Secondo Raford, uno degli obiettivi del GBC è quello di sviluppare casi d’uso che dimostrino come la catena di blocco può essere utilizzata in diversi settori – il mercato immobiliare e le rimesse in generale sono solo due esempi.

Uno dei relativi casi di studio è già stato completato, presentando una startup Bitcoin locale chiamata BitOasis e il Dubai Multi Commodities Centre (DMCC). Mentre BitOasis vuole creare un modo conveniente per acquistare Bitcoin negli Emirati Arabi Uniti, il DMCC concentra il suo lavoro nel GBC sulla memorizzazione dei dati personali nella catena di blocco.

Passi verso la città intelligente di Bitcoin evolution

Anche se Raford vede il potenziale per queste tecnologie, ha sottolineato che i primi passi sono stati fatti. Il Bitcoin evolution ha completato il suo secondo incontro, il cui contenuto, secondo Raford, era principalmente introduttivo: https://www.geldplus.net/it/bitcoin-evolution-truffa/

“Il GBC vuole avvicinare le tecnologie ai principali stakeholder attraverso progetti privati. Anche se non considero le monete digitali per niente futuristiche, ma sono già una parte importante dell’economia, purtroppo non è l’opinione del resto del Consiglio”.

Il Consiglio comprende anche alcune delle maggiori banche della regione, che vedono le valute digitali come un attacco alla loro attività e sono quindi scettici.

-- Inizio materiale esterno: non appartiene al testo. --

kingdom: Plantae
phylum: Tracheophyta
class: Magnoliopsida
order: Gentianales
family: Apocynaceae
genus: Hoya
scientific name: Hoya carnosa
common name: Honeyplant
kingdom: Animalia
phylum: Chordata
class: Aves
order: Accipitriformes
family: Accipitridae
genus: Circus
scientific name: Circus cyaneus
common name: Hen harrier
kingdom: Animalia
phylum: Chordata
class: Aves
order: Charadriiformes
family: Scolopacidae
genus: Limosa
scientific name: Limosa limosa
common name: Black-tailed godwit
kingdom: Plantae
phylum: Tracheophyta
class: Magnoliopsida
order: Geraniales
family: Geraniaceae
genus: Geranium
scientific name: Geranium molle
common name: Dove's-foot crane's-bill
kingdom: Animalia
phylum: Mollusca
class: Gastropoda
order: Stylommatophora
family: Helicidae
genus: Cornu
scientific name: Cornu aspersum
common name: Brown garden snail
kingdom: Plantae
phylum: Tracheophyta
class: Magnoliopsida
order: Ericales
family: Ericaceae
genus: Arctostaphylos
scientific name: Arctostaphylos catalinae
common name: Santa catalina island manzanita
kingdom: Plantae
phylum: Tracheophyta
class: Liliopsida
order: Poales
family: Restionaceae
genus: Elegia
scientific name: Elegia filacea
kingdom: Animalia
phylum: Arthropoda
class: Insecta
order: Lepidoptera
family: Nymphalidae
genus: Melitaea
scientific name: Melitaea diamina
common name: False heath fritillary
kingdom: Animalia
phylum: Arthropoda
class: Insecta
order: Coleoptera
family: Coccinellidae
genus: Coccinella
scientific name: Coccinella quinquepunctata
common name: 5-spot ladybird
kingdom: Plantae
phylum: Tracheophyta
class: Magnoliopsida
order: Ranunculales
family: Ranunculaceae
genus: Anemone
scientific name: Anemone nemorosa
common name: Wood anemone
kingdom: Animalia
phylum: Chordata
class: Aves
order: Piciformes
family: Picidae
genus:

Raford ha anche dovuto ammettere che i colloqui sulla catena di blocchi sono spesso caratterizzati da ignoranza e voci. Ad esempio, si è visto che alcune parti della GDC vedono la catena dei blocchi principalmente come uno strumento di conoscenza del cliente e di lotta contro il riciclaggio di denaro sporco.

Raford ha riconosciuto che la moneta digitale non deve necessariamente far parte della strategia del GDC, ma ha sottolineato che ciò non significa che Bitcoin non verrà discusso.

Le radici del GBC affondano nella comunità Bitcoin. L’interesse di Raford iniziò anche con Auroracoin, che si sviluppò in un buon caso di studio della coesistenza di cripto moneta e governo.

Quando il futuro direttore esecutivo della Bitcoin Foundation Bruce Fenton ha voluto ospitare la Dubai Bitcoin Conference, Raford è stato motivato a capire come i governi possono abilitare la tecnologia a catena di blocco.

Si è interessato principalmente ad applicazioni al di fuori del settore finanziario.

Prospettive ottimistiche per lo sviluppo della catena di blocco
I membri del GBC si riuniranno ogni trimestre, con singoli gruppi di lavoro che si riuniranno mensilmente per discutere di questioni come la regolamentazione, progetti pilota, conferenze, workshop e altre attività educative.

Il GBC vorrebbe comunque identificare indicatori economici per misurare il valore dei propri sforzi.

In definitiva, Raford è ottimista: “Egli ritiene che il GBC guiderà l’innovazione nella regione.

Interrogato sui suoi obiettivi a lungo termine, ha risposto che l’obiettivo principale del Museo del futuro è quello di sensibilizzare le persone ai prossimi sviluppi.

“Se tutto va bene, il GBC non ne avrà bisogno tra cinque anni, perché la catena di blocco sarà pienamente accettata”.

Con questo obiettivo in mente, Raford rimane ottimista riguardo al GBC: Dubai è lì per il GBC.